環境保全型農業の取組を支援する制度に、環境保全型農業直接支払交付金(以下「環境直払」という。)があります。環境直払は、化学肥料や化学合成農薬の使用を県の慣行レベルから原則5割以上低減する取組と合わせて行う、地球温暖化防止や生物多様性保全に効果の高い営農活動を支援する制度です。地球温暖化防止に効果の高い営農活動にはカバークロップの作付や堆肥の施用等、生物多様性保全に効果の高い営農活動には有機農業やIPM(総合的病害虫・雑草管理)の実践等があります。
今回は、生物多様性保全の効果を確認するために行った生きもの調査のうち、水生生物の調査結果についてご紹介します。

生きもの調査の結果

調査した取組は表1のとおりで、環境直払に取り組んでいるほ場を1ほ場ずつ選定し調査を行いました。なお、調査方法はとても簡単です。まず、たも網(D型フレーム網)を使って水底の土を薄くはぐようにすくいます。次に、すくった土を水を入れた白色トレーに返すだけです。

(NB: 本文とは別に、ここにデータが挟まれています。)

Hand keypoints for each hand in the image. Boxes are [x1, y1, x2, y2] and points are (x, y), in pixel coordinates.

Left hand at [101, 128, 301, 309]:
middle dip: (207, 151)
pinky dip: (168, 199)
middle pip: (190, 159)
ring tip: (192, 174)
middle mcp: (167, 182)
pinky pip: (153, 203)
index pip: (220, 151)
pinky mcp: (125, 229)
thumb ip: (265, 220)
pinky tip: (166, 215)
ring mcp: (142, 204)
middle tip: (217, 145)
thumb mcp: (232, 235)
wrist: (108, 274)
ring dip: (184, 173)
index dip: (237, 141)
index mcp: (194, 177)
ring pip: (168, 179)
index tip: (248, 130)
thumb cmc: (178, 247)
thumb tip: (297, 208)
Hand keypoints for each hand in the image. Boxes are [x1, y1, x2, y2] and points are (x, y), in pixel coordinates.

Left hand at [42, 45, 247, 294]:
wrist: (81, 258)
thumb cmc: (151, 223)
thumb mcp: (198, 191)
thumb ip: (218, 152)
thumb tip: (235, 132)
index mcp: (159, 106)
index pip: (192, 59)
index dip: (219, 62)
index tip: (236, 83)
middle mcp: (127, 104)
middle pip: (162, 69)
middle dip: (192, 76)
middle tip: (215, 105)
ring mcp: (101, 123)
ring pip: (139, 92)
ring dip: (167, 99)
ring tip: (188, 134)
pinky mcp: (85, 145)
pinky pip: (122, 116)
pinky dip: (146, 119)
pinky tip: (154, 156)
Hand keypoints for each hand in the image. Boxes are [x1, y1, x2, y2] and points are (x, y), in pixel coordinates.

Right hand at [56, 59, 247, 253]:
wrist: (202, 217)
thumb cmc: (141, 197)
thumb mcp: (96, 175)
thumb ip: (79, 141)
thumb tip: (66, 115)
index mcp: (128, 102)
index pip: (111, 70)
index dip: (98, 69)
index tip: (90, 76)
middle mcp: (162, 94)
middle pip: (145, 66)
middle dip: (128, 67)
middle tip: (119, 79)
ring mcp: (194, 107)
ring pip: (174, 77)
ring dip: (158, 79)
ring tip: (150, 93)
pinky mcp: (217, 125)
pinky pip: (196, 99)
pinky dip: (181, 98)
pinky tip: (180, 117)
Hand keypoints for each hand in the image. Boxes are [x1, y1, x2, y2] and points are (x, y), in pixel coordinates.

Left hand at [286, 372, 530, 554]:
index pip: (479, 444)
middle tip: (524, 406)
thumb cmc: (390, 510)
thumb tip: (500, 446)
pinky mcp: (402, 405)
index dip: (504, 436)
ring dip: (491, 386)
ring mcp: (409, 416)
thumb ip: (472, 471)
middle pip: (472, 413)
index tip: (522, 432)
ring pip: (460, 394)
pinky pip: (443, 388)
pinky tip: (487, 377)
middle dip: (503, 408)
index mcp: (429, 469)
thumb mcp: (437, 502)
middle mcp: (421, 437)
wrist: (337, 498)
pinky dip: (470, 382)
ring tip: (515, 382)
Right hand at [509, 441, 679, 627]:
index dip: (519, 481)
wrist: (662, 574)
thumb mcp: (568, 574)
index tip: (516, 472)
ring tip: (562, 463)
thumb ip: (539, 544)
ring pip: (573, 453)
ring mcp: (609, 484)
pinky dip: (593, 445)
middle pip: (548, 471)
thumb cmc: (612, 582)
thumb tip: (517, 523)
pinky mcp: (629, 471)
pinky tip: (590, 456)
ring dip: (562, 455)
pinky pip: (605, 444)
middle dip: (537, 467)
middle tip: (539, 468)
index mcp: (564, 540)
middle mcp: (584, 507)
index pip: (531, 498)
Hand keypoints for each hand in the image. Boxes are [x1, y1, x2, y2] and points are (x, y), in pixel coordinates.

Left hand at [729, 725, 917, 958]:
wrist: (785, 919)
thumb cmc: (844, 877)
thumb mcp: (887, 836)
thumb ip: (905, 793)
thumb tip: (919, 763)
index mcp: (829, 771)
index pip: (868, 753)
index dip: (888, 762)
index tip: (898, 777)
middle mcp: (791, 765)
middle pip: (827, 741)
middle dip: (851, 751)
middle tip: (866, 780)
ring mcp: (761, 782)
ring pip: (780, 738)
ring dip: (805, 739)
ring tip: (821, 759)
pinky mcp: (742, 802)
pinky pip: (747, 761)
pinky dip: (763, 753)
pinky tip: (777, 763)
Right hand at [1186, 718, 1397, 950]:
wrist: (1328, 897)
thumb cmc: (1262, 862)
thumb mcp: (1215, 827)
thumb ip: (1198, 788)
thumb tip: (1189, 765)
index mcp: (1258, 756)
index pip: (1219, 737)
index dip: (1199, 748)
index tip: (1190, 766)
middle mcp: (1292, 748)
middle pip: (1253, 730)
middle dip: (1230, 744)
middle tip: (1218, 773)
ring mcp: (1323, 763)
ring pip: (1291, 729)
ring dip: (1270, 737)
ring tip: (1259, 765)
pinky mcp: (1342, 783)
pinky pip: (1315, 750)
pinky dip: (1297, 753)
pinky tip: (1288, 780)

すると、水の中をすいすい泳ぐ水生生物を観察することができます。
4箇所のほ場を調査した結果、写真で示すとおり多くの水生生物が観察されました(写真1、2)。
水生コウチュウ類は腹部の上が硬い翅で覆われているのが特徴で、主なグループはゲンゴロウ類やガムシ類です。一方、水生カメムシ類は腹部の中ほどまで硬い翅で覆われており、細長いストロー状の口が特徴です。
農業研究センターと連携した今回の調査では、ゲンゴロウ類やガムシ類が複数種類観察されたほか、タイコウチやミズカマキリも観察されるなど環境直払の取組が生物多様性保全に大きく貢献していることが確認できました。

写真1 水生コウチュウ類
写真2 水生カメムシ類

さいごに

今回ご紹介した調査は「農業に有用な生物多様性の指標生物 調査・評価マニュアル」に基づいて行いました。水生生物の他にもトンボ類やクモ類が指標生物として挙げられているほか、果樹や野菜などの指標生物も紹介されています。国立研究開発法人 農業環境技術研究所のHPにマニュアルが掲載されていますので一度ご覧いただき、ぜひ我が家のほ場で観察してみて下さい。